Why I Desperately Want to Get off of Facebook

Why I desperately want to get Off of Facebook….

I am torn between two worlds. The world of security: control of my thoughts, my heart, my purpose. And the world of insecurity: where I compare my heart, my journey, my preferences, my experiences, my reality to others.

Facebook when not used right can be just that for me. A place where thoughts can be misinterpreted, opinions can be overbearing, and perspective is horribly limited.

Recently I have had people share with me their heart and feelings about my personal exposure on facebook. How they compare their journey to mine, their mothering to mine, their marriage to mine and my instant feeling is SHUT THAT THING DOWN! I often feel like I live in two worlds in my head.

The one where I want to be real and the one I want to be positive.

The one I want to be vulnerable in and the one I want to protect myself.

The one where I want to encourage others in and the one I want to protect myself.

When I wake up in the morning and scroll my facebook it sometimes does my heart damage. Actually, when I spend time just mindlessly scrolling facebook, it DOES my heart damage.

The reality is everyone’s reality is skewed, even those living IN their reality. That is because everyone’s life experiences are different and the way we act, react, engage, disengage, support, etc, it comes from completely separate upbringings. I love facebook for it’s ability to positively influence. To share hope, to share struggles, to give more. But the cost can be high. It doesn’t take much to feel insignificant, to see life from a very open perspective and not be sheltered by time and space because you don’t have to be present to walk through someone’s opinions, experiences, and life. Without those physical walls, it is hard to guard your heart. So here are a fe things I have come up with to use facebook as a positive tool in my life, and not one that breeds insecurity, exposure to things I can’t control, and self bullying (that is where I beat myself up verbally for not doing or being more.)

ONE. Take the facebook app off your home screen. Every time I had an idle moment I would mindless scroll…. and that could either make my mood or break it.

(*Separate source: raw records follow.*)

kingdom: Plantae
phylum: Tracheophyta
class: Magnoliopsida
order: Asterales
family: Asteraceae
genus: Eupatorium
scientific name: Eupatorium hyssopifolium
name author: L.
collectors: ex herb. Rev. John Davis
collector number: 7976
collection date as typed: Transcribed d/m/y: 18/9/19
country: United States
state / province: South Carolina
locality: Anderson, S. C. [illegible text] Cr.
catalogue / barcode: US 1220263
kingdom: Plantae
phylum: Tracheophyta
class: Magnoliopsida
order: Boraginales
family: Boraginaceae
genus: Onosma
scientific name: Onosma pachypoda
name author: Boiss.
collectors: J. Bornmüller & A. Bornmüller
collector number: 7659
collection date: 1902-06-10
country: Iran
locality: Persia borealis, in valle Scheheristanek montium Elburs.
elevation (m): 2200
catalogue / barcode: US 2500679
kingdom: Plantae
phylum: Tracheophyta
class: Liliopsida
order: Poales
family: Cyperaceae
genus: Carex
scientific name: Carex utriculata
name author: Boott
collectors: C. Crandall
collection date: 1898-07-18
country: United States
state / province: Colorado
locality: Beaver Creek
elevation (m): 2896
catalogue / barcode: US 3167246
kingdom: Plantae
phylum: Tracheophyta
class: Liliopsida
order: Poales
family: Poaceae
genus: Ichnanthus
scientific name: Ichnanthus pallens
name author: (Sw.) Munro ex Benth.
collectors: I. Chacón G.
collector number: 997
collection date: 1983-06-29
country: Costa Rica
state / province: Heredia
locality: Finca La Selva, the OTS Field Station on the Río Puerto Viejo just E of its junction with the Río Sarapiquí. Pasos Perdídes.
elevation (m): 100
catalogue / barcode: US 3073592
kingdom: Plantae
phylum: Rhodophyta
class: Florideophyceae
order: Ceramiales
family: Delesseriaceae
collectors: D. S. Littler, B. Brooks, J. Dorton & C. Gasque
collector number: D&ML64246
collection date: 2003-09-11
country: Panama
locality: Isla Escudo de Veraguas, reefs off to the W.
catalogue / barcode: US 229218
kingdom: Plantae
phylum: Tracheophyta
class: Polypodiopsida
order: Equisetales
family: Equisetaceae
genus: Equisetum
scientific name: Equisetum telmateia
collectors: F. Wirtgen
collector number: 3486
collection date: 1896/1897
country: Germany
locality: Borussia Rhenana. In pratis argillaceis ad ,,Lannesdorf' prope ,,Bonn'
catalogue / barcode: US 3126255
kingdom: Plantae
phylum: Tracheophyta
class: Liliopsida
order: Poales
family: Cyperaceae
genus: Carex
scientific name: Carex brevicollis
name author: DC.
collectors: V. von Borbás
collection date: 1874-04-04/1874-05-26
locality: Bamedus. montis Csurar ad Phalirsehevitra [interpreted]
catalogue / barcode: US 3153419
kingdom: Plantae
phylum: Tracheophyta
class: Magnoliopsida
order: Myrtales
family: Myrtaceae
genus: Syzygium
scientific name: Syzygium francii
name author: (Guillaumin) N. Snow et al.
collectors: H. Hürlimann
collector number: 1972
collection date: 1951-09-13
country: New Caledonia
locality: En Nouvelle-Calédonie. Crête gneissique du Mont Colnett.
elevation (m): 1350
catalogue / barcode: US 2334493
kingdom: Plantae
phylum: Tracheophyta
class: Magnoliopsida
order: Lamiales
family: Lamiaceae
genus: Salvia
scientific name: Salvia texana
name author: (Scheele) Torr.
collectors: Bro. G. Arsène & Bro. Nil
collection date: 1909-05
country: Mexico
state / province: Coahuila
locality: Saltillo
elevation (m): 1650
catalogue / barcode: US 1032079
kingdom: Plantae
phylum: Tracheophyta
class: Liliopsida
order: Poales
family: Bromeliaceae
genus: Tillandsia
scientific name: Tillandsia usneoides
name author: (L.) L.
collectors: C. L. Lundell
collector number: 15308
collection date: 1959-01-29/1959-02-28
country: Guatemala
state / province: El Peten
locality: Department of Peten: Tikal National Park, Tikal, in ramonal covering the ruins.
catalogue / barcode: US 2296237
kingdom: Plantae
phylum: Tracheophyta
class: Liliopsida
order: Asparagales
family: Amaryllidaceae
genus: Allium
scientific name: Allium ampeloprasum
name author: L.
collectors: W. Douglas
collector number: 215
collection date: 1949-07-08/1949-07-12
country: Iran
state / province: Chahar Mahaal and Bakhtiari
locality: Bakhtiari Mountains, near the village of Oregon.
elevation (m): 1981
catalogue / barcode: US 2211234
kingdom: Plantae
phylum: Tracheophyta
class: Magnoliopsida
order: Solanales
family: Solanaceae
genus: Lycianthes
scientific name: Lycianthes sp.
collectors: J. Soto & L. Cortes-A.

TWO. Use the group apps to engage the things I am a part of which helps me control my time better and my facebook use.

THREE. Remind myself that my worth is not defined on or behind a screen. For me, my value is found in my 4 walls. Being a great mom, serving my wonderful husband, taking care of our home, providing a safe environment, building a business, leaving people and things better than I found them, and being generous.

FOUR. Celebrate what is good. In a moment where your arrows might be in, thinking about how you could be a better person, own a better business, have a prettier face, have a better smile, travel to exotic places, own a better wardrobe, be skinner, taller, richer, happier, celebrate what you have that is good. Celebrate what others have that is good.

FIVE. And when vague-booking, laundry-aring, a passive aggrieve posts go to your heart (because if you are human and have more than 50 friends it is likely to happen) then use the handy unfollow button. Just remember down the road to start fresh and re-follow so you can rebuild into that relationship. Often our feelings are fleeting. They last for a moment and then they are gone and here in 6 months you will likely not remember why you unfollowed them in the first place.

Use your words for good. Build up, add value, and leave people better than you found them.

And if none of this applies to you, give yourself a GIANT pat on the back and keep on keeping on!

There is good out there, you just need to keep yours eyes on it and let what influences you be of hope and good.